• [What you are asked to do] Copy the lines below word for word, with nothing changed, and leave the pictures out of your answer.

• [Exercise inputs]
--- START ---

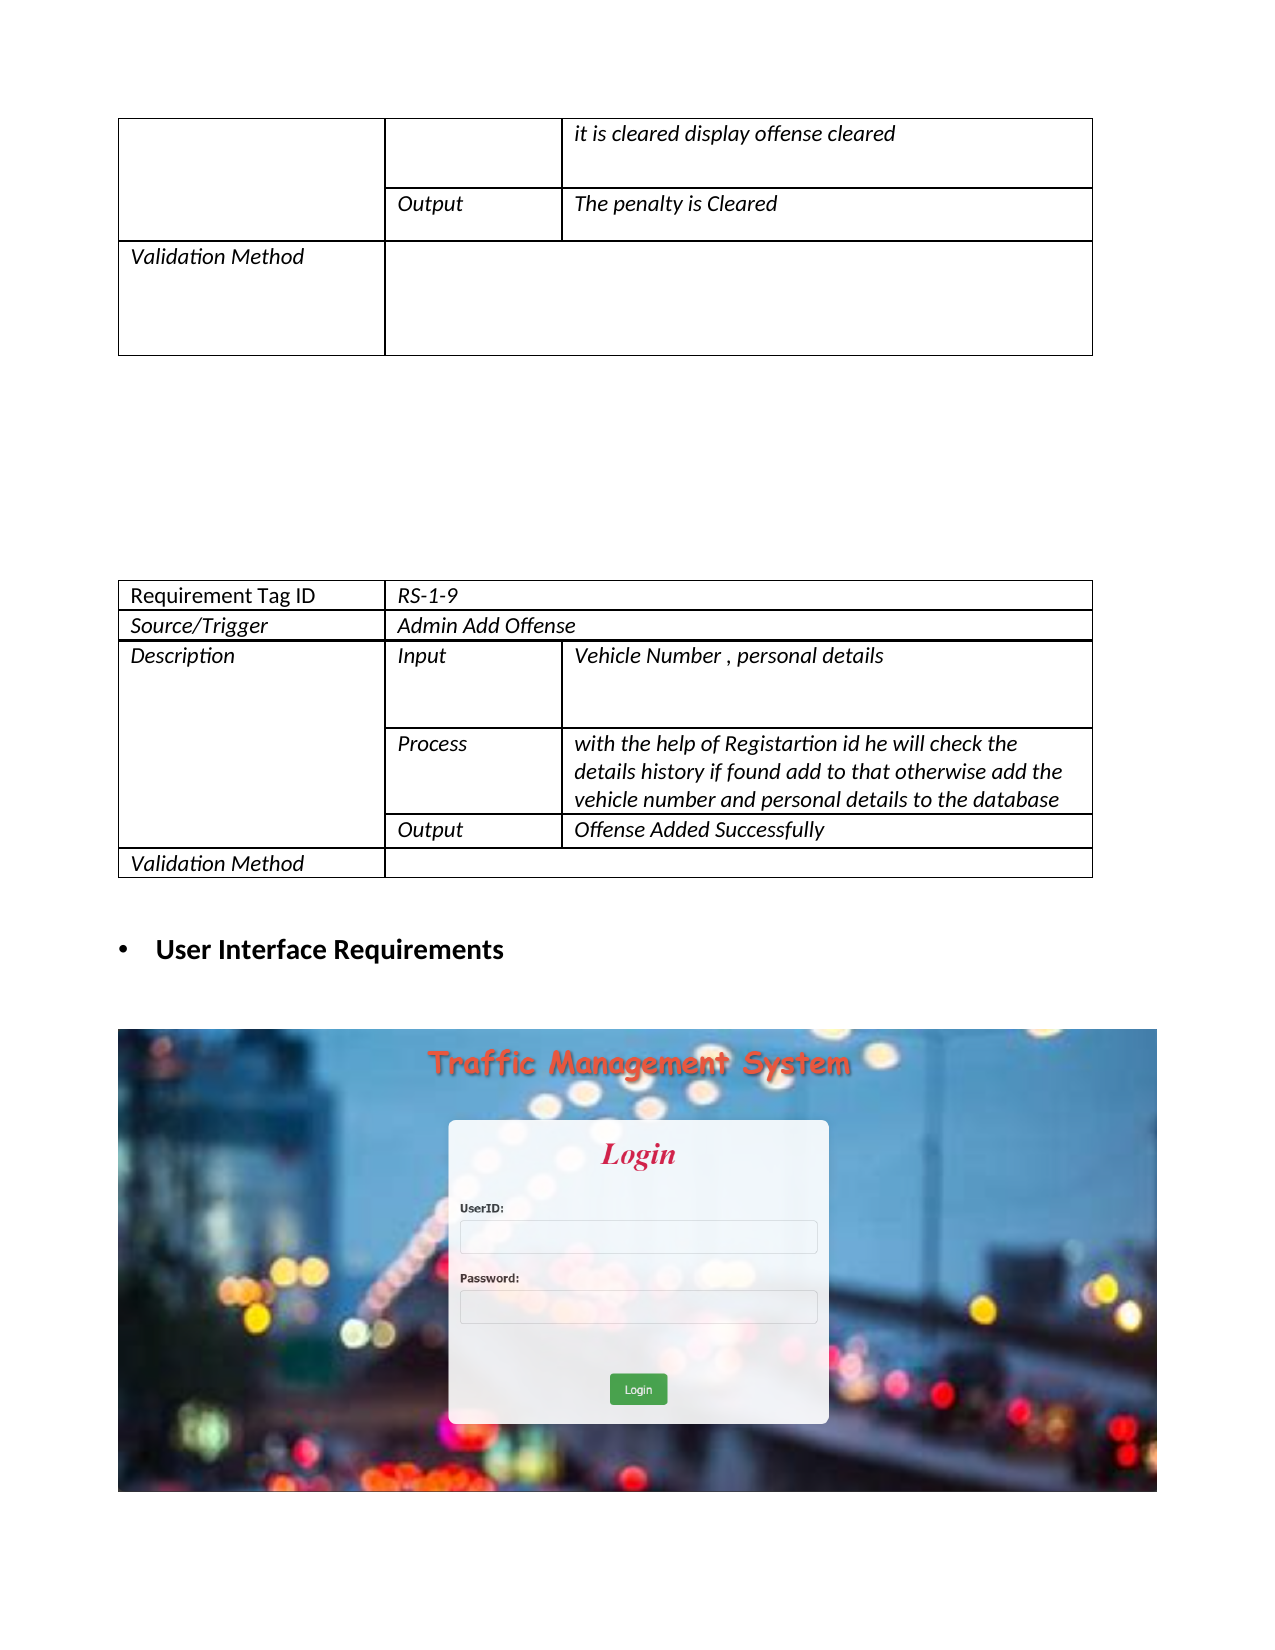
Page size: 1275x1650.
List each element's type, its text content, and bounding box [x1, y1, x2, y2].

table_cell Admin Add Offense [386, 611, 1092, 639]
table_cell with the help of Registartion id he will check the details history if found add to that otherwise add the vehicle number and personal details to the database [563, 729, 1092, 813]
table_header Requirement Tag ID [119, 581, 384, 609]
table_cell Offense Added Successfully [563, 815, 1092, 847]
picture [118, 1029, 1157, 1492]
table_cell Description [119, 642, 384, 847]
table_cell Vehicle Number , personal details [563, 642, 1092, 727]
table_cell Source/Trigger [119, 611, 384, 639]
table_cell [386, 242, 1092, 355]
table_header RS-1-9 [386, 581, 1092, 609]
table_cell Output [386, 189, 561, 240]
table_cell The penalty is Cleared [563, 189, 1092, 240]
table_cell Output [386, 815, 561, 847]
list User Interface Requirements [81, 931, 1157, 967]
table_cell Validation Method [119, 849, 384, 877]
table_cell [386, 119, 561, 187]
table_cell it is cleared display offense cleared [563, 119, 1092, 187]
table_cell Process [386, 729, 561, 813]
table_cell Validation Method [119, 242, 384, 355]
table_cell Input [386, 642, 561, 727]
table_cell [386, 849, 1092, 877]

--- END ---

• [Correct result]
Page size: 1275x1650.
List each element's type, its text content, and bounding box [x1, y1, x2, y2].

table_cell Admin Add Offense [386, 611, 1092, 639]
table_cell with the help of Registartion id he will check the details history if found add to that otherwise add the vehicle number and personal details to the database [563, 729, 1092, 813]
table_header Requirement Tag ID [119, 581, 384, 609]
table_cell Offense Added Successfully [563, 815, 1092, 847]
picture [118, 1029, 1157, 1492]
table_cell Description [119, 642, 384, 847]
table_cell Vehicle Number , personal details [563, 642, 1092, 727]
table_cell Source/Trigger [119, 611, 384, 639]
table_cell [386, 242, 1092, 355]
table_header RS-1-9 [386, 581, 1092, 609]
table_cell Output [386, 189, 561, 240]
table_cell The penalty is Cleared [563, 189, 1092, 240]
table_cell Output [386, 815, 561, 847]
list User Interface Requirements [81, 931, 1157, 967]
table_cell Validation Method [119, 849, 384, 877]
table_cell [386, 119, 561, 187]
table_cell it is cleared display offense cleared [563, 119, 1092, 187]
table_cell Process [386, 729, 561, 813]
table_cell Validation Method [119, 242, 384, 355]
table_cell Input [386, 642, 561, 727]
table_cell [386, 849, 1092, 877]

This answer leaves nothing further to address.